Muse

I still hear Pete’s voice in my head when I knock on Carrie’s front door…

“Remember what happened to Ron?”

First of all, Ron can’t drive. Not a car—he’s totaled three. Not a bike—motored or pedaled. Even walking, he can’t drive. If you want my opinion, bruh was asking to get hit.

And yeah, I know they still haven’t caught the guy who did it and ran and that the description of the car fits Carrie’s Subaru almost exactly, even down to the first three letters on the license plate—Ron passed out before he could read the rest.

I look over my shoulder at her ride parked in the driveway. It does appear to have a sizable dent on the front fender, but that could also be how the shadow hits the hood from the porch light.

Truth is I couldn’t give a damn about Ron. If she did run him over, hey, that just means he’s out of the picture. Besides, she’s told me countless nights that I’m her muse. What has Ron done for her except get caught cheating?

She opens the door slowly, her blond, waist-length dreadlocks swinging in the draft the door creates.

“Hey.”

“I’m living in an empty room, with all the windows smashed.”

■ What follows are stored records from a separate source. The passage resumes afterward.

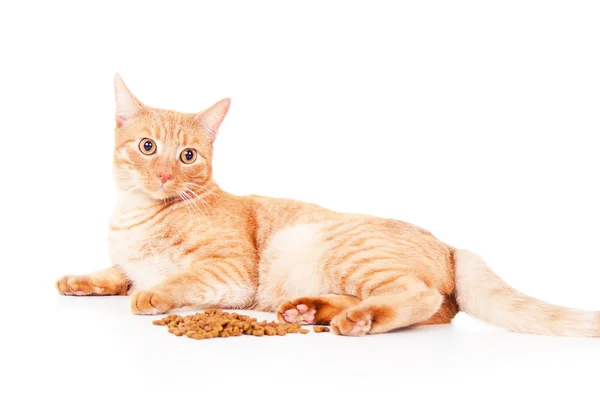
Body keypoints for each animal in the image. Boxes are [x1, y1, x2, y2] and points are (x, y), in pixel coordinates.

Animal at [54, 74, 596, 334]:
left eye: (187, 156)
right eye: (148, 147)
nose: (165, 173)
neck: (134, 215)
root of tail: (449, 245)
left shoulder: (230, 273)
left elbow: (177, 280)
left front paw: (150, 295)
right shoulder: (127, 259)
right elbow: (116, 271)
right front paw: (81, 280)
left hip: (338, 246)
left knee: (421, 297)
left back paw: (357, 321)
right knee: (434, 308)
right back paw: (309, 310)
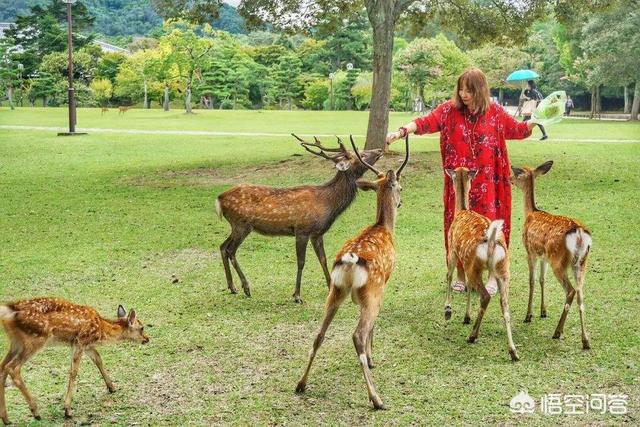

It takes some getting used to—talking to Carrie. I gotta be honest, the first time I heard her speak, I was on the same boat as Pete, thinking she was coo-coo. But spending a few nights with her—bass-throbbing hip-hop the soundtrack to her drumming pen to pad on knee as she sits criss-cross applesauce on her basement floor and spits lyrics like a conversation without even glancing down at the words—made me realize Carrie is a living, breathing poem. And to a guy who once had wet ink dripping from his own tongue, that’s sexy as hell.

“I got your text.”

“Bleeding soles treading on the shards of broken glass.” She plays the love-scorn damsel well, and it reminds me of what seems like ages ago, when I wanted to be an MC—always had my earbuds plugged in, free-styling straight fire as I walked the streets, not caring who heard me or who called my music noise.

“Let me be the welder who mends your heart.”

Like Carrie, I let love get in the way of my greatness. I turned to writing love songs, but the passion was gone. Anything that came out of my mouth was dry and arid like a California desert, but no matter how many sparked matches I tossed on the ground, it wouldn’t light up.

You see, you can’t rhyme when the only thing on your mind is pleasing the person you’re with, and Charin was hard to fucking please. I guess Ron was too since he chose the one chick every dude on the block has been with over this gem, this diamond in the ruff.

Truth is Carrie is my muse just as much as I am hers. The sounds we could make together as we mourn both our losses…

Maybe I’m the one who’s crazy to want this girl, barely 100 pounds, with dreadlocks and a bull nose ring, who writes poetry and can’t speak unless it’s in metaphor, who may or may not have attempted murder…

But then, we’ve all got skeletons in our closets.